Miss Wordsworth had long rendered existence possible for her brother
on the narrowest of means by her unselfish energy and skill in
household management; and "plain living and high thinking" were
equally congenial to the new inmate of the frugal home. Wordsworth
gardened; and all together, or oftenest the poet and his sister,
wandered almost daily over the neighbouring hills. If arrow means
did not prevent them from offering a generous welcome to their few
friends, especially Coleridge and his family, who repeatedly stayed
for months under Wordsworth's roof.
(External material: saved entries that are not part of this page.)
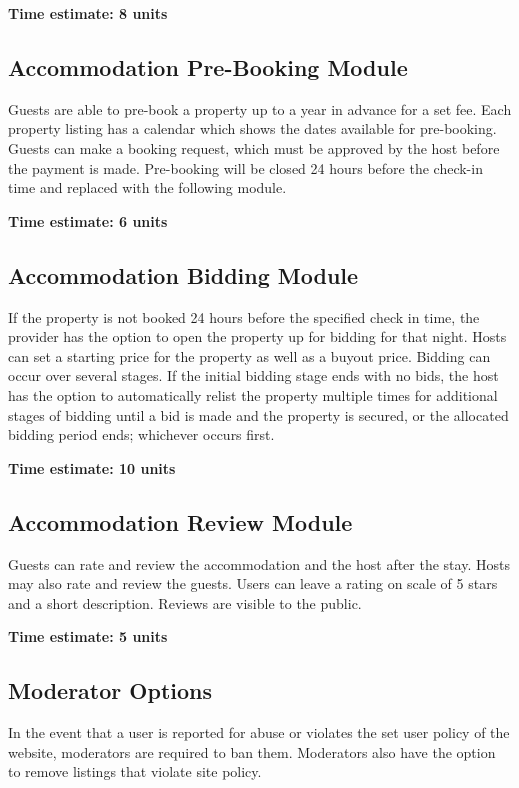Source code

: \documentclass[12pt,a4paper]{article}
\begin{document}
\textbf{Time estimate: 8 units}

\subsection *{Accommodation Pre-Booking Module}

Guests are able to pre-book a property up to a year in advance for a set fee. Each property listing has a calendar which shows the dates available for pre-booking. Guests can make a booking request, which must be approved by the host before the payment is made. Pre-booking will be closed 24 hours before the check-in time and replaced with the following module.

\textbf{Time estimate: 6 units}

\subsection *{Accommodation Bidding Module}

If the property is not booked 24 hours before the specified check in time, the provider has the option to open the property up for bidding for that night. Hosts can set a starting price for the property as well as a buyout price. Bidding can occur over several stages. If the initial bidding stage ends with no bids, the host has the option to automatically relist the property multiple times for additional stages of bidding until a bid is made and the property is secured, or the allocated bidding period ends; whichever occurs first.

\textbf{Time estimate: 10 units}

\subsection *{Accommodation Review Module}

Guests can rate and review the accommodation and the host after the stay. Hosts may also rate and review the guests. Users can leave a rating on scale of 5 stars and a short description. Reviews are visible to the public.

\textbf{Time estimate: 5 units}

\subsection *{Moderator Options}

In the event that a user is reported for abuse or violates the set user policy of the website, moderators are required to ban them. Moderators also have the option to remove listings that violate site policy.
\end{document}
Miss Wordsworth's unpublished
letters breathe the very spirit of hospitality in their naive
details of the little sacrifices gladly made for the sake of the
presence of these honoured guests. But for the most part their life
was solitary and uneventful. Books they had few; neighbours almost
none; and Miss Wordsworth's diary of these early years describes a
life seldom paralleled in its intimate dependence on external nature.
I take, almost at random, her account of a single day. "November 24,
1801. Read Chaucer. We walked by Gell's cottage. As we were going
along we were stopped at once, at the distance, perhaps, of fifty
yards from our favourite birch-tree; it was yielding to the gust of
wind, with all its tender twigs; the sun shone upon it, and it
glanced in the wind like a flying sunshiny shower.